Contrary to our anticipation, silylene 2s with one silicon at situation A has the rather high ΔEPA (−222.65 kcal/mol) because of high σC(E)-H(exo) → LP*Si-H interactions (33.49 kcal/mol) at 2’s (Tables 4 and 6). The silicon atoms in the B situation are better than C for stabilizing the positive center of silylene. For example, silylene 7s has higher ΔEPA than 8s (−221.05 and − 221.22 kcal/mol, respectively), because protonated silylene 7’s has higher σC(A)-Si(B) → LP*Si-H interaction (E(2) = 9.78 kcal/mol) than σC(D)-Si(C) → LP*Si-H interaction (E(2) = 8.93 kcal/mol) of 8’s. The important factor for stability of protonated silylenes is their bond angles (∠SiDC and ∠SiAB). For instance, the protonated center of 17’s has stabilized its positive charge by bending too much to one side (∠SiAB = 75.07°), so it has the highest σSi(A)-Si(B) → LP*Si-H interactions (E(2) = 53.63 kcal/mol). Likewise, silylenes 11s and 20s with high interactions and low bond angles (∠SiDC and ∠SiAB) have the highest ΔEPA (−225.21 and − 226.45 kcal/mol, respectively) (Tables 4 and 6).

Conclusions

In this research, we have studied thermodynamical and geometrical parameters of novel singlet (s) and triplet (t) forms of bicyclo[2.2.1]hepta-7-silylenes, all of which appear as minima on their potential energy surfaces at B3LYP/6–311++G** level of theory. The 2,3-disilabicyclo[2.2.1]hepta-7-silylene (9) shows the highest stability indicated by its relatively high ΔEs-t. The overall trend of ΔEs-t is 9 > 1 > 7 > 3 > 21 > 12 > 8 > 2 > 6 > 10 > 5 > 11 > 19 > 22 > 20 > 14 > 4 > 15 > 18 > 17 > 23 > 24 > 16 > 13, which appears rather similar to the trend of ΔEHOMO-LUMO and ELOMO. Silylenes 3, 7, 8, 9, 12, and 21 with β-silicon have higher stability for σC-Si → LP*Si interactions than others. So, silylene 9 has the highest stability for two σC(A)-Si(B) and Si(C)-C(D) → LP*Si interactions with the highest E(2) (5.23 kcal/mol).

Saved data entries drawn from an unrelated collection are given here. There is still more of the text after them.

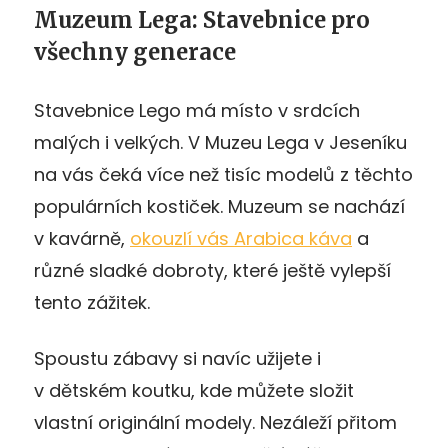
Muzeum Lega: Stavebnice pro
všechny generace
Stavebnice Lego má místo v srdcích
malých i velkých. V Muzeu Lega v Jeseníku
na vás čeká více než tisíc modelů z těchto
populárních kostiček. Muzeum se nachází
v kavárně,
okouzlí vás Arabica káva
a
různé sladké dobroty, které ještě vylepší
tento zážitek.
Spoustu zábavy si navíc užijete i
v dětském koutku, kde můžete složit
vlastní originální modely. Nezáleží přitom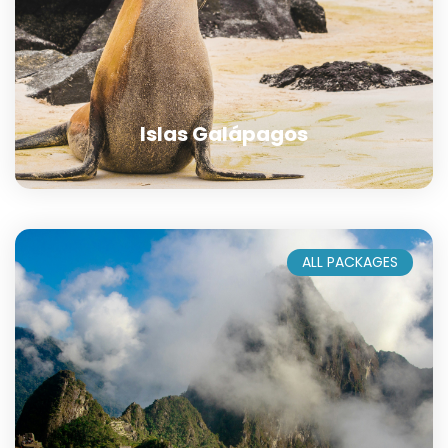
Islas Galápagos
ALL PACKAGES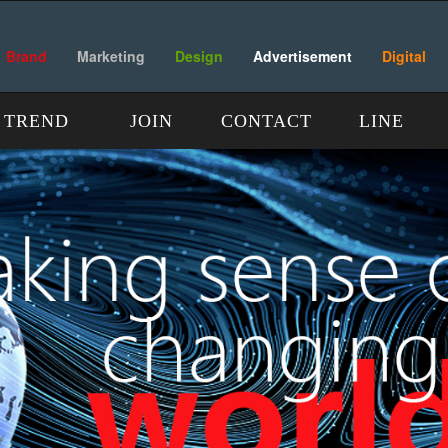
Brand
Marketing
Design
Advertisement
Digital
TREND
JOIN
CONTACT
LINE
观点
加入
联系
链接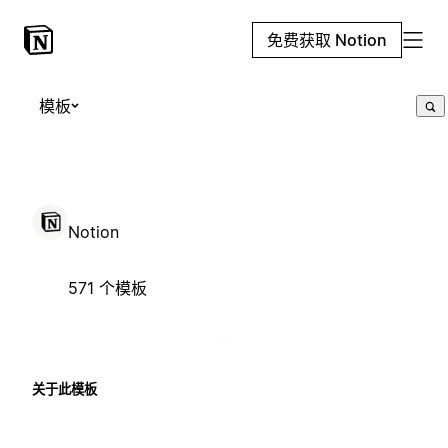
免费获取 Notion
模板
Notion
571 个模板
关于此模板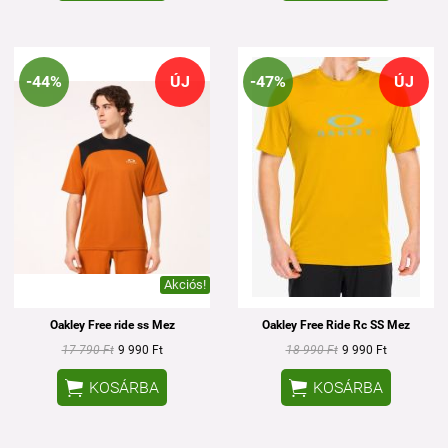
-44%
ÚJ
-47%
ÚJ
Akciós!
Oakley Free ride ss Mez
Oakley Free Ride Rc SS Mez
17 790 Ft
9 990 Ft
18 990 Ft
9 990 Ft


KOSÁRBA
KOSÁRBA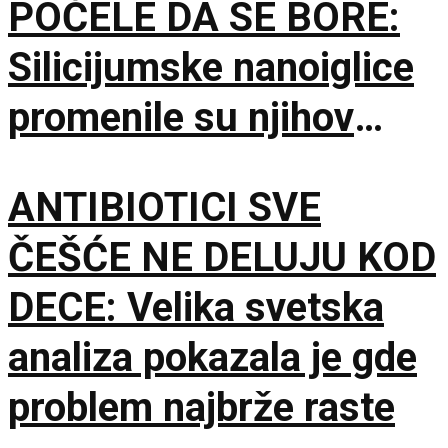
POČELE DA SE BORE:
Silicijumske nanoiglice
promenile su njihov
unutrašnji program
ANTIBIOTICI SVE
ČEŠĆE NE DELUJU KOD
DECE: Velika svetska
analiza pokazala je gde
problem najbrže raste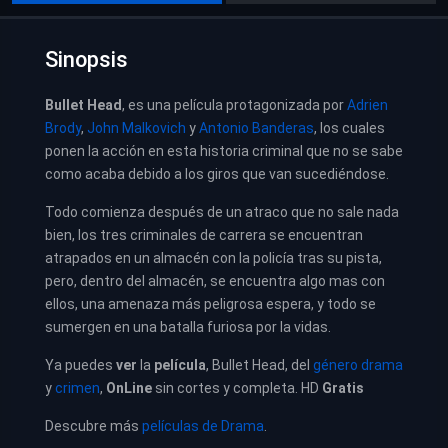
Sinopsis
Bullet Head
, es una película protagonizada por
Adrien
Brody
,
John Malkovich
y
Antonio Banderas
, los cuales
ponen la acción en esta historia criminal que no se sabe
como acaba debido a los giros que van sucediéndose.
Todo comienza después de un atraco que no sale nada
bien, los tres criminales de carrera se encuentran
atrapados en un almacén con la policía tras su pista,
pero, dentro del almacén, se encuentra algo mas con
ellos, una amenaza más peligrosa espera, y todo se
sumergen en una batalla furiosa por la vidas.
Ya puedes
ver
la
película
,
Bullet Head
, del
género drama
y
crimen
,
OnLine
sin cortes y completa. HD
Gratis
Descubre más
películas de Drama
.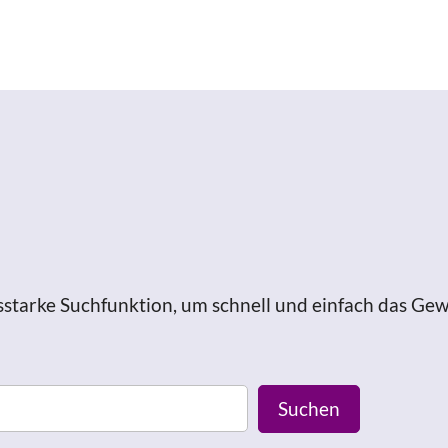
sstarke Suchfunktion, um schnell und einfach das Gew
Suchen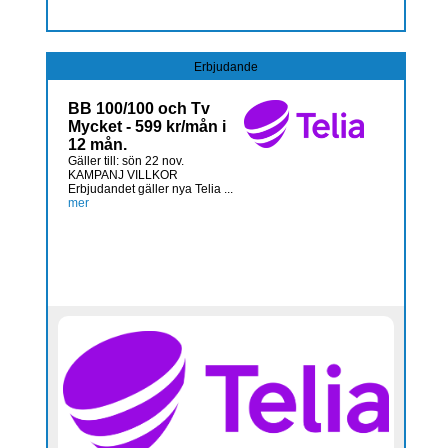
Erbjudande
BB 100/100 och Tv
Mycket - 599 kr/mån i
12 mån.
Gäller till: sön 22 nov.
KAMPANJ VILLKOR
Erbjudandet gäller nya Telia ...
mer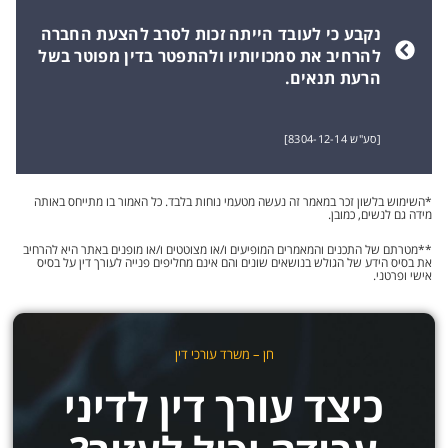
נקבע כי לעובד הייתה זכות לסרב להצעת החברה
להרחיב את סמכויותיו ולהתפטר בדין מפוטר בשל
הרעת תנאים.
[סע"ש 8304-12-14]
*השימוש בלשון זכר במאמר זה נעשה מטעמי נוחות בלבד. כל האמור בו מתייחס באותה
מידה גם לנשים, כמובן.
**מטרתם של התכנים והמאמרים המופיעים ו/או מצוטטים ו/או מופנים באתר היא להרחיב
את בסיס הידע של הגולש בנושאים שונים והם אינם מחליפים פנייה לעורך דין על בסיס
אישי ופרטני.
חן – משרד עורכי דין
כיצד עורך דין לדיני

The electrophilicity (ω) appears inverse correlation with our results of ΔΕs–t and ΔΕHOMO–LUMO values (R2 = 0.86 and 0.78, respectively). Silylene 1s has a high stability (ΔΕs–t = 33.00 kcal/mol), ΔEHOMO-LUMO (78.67 kcal/mol), η (3.41), and NBO charge on -S̈i- (1.001) has low ΔEPA (−216.20 kcal/mol), negative μ (−4.20 eV), and ω (2.58 eV). The interactions of donor and acceptor NBOs give a detailed assessment of ΔEPA and geometrical features of our protonated silylenes. Contrary to our anticipation, 1-silabicyclo[2.2.1]hepta-7-silylene (2s) with one silicon has the rather high ΔEPA (−222.65 kcal/mol) because of high σC(E)-H(exo) → LP*Si-H interactions (33.49 kcal/mol) at protonated silylene 2’s. Also, the 2,6-disilabicyclo[2.2.1]hepta-7-silylene (7s) has higher ΔEPA than 3,6-disilabicyclo[2.2.1]hepta-7-silylene (8s) (−221.05 and − 221.22 kcal/mol, respectively), because protonated silylene 7’s has higher σC(A)-Si(B) → LP*Si-H interaction (E(2) = 9.78 kcal/mol) than σC(D)-Si(C) → LP*Si-H interaction (E(2) = 8.93 kcal/mol) of 8’s.

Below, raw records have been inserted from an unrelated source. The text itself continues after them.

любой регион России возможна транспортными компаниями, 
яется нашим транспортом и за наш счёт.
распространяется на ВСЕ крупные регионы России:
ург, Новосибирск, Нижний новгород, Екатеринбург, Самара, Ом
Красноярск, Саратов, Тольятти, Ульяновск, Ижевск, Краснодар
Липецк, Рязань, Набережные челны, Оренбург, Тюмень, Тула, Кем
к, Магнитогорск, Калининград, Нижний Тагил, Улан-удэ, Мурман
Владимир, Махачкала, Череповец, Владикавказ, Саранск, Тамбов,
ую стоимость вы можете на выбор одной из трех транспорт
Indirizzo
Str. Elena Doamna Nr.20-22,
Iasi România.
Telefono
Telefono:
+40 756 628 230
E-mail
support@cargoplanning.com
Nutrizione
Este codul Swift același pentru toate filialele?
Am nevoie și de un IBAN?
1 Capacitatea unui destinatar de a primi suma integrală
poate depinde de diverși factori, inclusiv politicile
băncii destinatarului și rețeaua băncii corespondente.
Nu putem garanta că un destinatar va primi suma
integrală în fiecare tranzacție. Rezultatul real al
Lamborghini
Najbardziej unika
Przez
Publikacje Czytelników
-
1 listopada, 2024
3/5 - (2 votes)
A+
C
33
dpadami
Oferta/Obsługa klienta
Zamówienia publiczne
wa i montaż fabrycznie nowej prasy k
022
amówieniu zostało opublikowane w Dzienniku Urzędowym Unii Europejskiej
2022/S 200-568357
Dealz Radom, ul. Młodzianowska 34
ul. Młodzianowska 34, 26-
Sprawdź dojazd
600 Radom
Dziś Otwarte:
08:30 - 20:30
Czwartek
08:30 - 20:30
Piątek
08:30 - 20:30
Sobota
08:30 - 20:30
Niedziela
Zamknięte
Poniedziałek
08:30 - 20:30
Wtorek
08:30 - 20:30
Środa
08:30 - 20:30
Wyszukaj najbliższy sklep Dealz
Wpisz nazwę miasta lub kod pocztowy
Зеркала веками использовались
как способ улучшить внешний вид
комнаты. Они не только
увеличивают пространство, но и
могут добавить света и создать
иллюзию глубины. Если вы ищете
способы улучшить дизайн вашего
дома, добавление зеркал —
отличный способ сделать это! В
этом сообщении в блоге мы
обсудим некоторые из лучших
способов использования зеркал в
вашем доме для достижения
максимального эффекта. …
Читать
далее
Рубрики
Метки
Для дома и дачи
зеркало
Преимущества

The nucleophilicity index and gas-phase proton affinity (PA) are crucial factors for showing the aptitude of our silylenes for coordination to transition metal complexes. As a result, we introduce silylene 12s with rather high stability (ΔEs-t = 30.02 kcal/mol), N (3.45 eV), and negative ΔEPA (−223.73 kcal/mol) that can be applied as accumulated multidentate ligands.